Depending on how you use Buffer, you will be exposed to different risks. We discuss them here:

Risk to All Users

Smart Contract Risks:

Smart contract risks: audits, bug bounties, and internal testing mitigate systemic risks, it is still important to always DYOR and be cautious of risks with any smart contract or decentralized application or complex systems;
  • As users' funds' security is our highest priority, our team follows a highly rigid internal code review process to ensure our codes are secure.
  • Our contracts have also gone through an extensive security audit as an additional layer of security to ensure that our are codes independently verified as secured by cybersecurity professionals.

Risk to BLP Depositors

Accrual of Losses from Traders' Profits

As the liquidity in BLP acts as the counterparty to the traders at Buffer, the fund profits when traders, as a group, accrue losses from trading. By the same token, BLP also accrues losses when traders accrue profits, making BLP depositors the direct party to absorb the losses.
  • We have implemented multiple mechanics to safety parameters to protect the depositors of the BLP vault from taking on taking on too many risks.

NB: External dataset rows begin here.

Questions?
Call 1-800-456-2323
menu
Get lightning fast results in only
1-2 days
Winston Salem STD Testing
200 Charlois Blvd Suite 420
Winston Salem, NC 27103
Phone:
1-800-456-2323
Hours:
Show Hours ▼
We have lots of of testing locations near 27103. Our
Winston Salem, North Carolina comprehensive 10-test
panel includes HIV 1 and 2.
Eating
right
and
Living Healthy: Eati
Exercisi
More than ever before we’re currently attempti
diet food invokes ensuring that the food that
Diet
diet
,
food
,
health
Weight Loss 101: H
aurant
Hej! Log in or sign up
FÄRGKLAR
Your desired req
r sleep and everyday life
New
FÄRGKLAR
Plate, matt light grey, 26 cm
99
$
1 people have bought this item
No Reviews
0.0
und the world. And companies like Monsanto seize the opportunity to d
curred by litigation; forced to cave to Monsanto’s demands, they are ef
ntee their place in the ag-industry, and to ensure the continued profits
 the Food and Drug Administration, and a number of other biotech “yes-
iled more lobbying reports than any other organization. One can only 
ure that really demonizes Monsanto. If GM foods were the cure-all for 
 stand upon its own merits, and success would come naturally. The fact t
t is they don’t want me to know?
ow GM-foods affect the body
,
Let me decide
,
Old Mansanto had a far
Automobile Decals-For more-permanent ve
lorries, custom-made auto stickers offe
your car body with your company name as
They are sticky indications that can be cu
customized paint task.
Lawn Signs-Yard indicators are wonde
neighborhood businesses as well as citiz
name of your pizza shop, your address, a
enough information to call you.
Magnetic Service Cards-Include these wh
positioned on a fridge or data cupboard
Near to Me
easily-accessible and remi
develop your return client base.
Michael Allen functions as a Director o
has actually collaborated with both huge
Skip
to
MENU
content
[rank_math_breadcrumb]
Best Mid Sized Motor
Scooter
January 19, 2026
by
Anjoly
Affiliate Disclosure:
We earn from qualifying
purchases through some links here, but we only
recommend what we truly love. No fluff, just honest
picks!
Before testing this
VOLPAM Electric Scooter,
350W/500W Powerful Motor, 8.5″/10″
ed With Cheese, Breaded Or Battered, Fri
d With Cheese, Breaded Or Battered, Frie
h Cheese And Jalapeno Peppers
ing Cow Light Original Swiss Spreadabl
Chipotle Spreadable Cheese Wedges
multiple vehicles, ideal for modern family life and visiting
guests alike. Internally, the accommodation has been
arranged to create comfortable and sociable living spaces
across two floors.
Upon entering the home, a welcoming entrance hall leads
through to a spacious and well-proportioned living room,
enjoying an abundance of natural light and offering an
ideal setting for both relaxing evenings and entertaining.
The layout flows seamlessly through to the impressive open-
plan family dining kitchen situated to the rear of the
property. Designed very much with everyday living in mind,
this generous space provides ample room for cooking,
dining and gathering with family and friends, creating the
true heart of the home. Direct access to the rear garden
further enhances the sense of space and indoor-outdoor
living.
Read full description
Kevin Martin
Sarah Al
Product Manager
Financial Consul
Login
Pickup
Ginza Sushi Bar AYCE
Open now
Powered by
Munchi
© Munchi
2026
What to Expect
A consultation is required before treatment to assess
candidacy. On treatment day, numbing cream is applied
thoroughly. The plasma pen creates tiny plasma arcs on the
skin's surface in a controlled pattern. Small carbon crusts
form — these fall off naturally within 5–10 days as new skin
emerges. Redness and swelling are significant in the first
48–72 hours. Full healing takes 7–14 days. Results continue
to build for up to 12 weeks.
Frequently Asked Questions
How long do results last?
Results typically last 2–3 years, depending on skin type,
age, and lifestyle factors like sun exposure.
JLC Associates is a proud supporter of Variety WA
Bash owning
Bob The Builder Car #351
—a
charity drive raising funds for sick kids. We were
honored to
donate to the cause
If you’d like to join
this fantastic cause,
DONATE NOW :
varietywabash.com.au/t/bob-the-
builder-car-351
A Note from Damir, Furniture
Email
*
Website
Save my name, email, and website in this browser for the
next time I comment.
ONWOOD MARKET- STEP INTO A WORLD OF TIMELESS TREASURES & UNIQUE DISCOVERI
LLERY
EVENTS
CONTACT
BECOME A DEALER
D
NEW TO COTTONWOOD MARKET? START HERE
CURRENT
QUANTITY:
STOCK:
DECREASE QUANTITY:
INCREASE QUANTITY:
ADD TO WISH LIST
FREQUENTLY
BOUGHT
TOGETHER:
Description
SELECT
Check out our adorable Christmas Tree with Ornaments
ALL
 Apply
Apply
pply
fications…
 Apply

More details here.
  • In addition, based on the historical data of other decentralized vAMM-based trading protocols, traders, as a group, tend to make a loss over time.
    • Traders on GMX have accrued a total of $45mn in losses since the protocol inception (Aug '21 - Sep '22) or roughly 12.5% of the market-making liquidity.
    • Traders on Gains Network have accrued a total loss of $3.5Mn (Oct '21 - Sep '22) or roughly 35% of their market-making liquidity.
    However, as our liquidity deepens through the BLP surge, and we attract more users, our protection mechanisms will become more robust, making the depositors less susceptible to anomalies.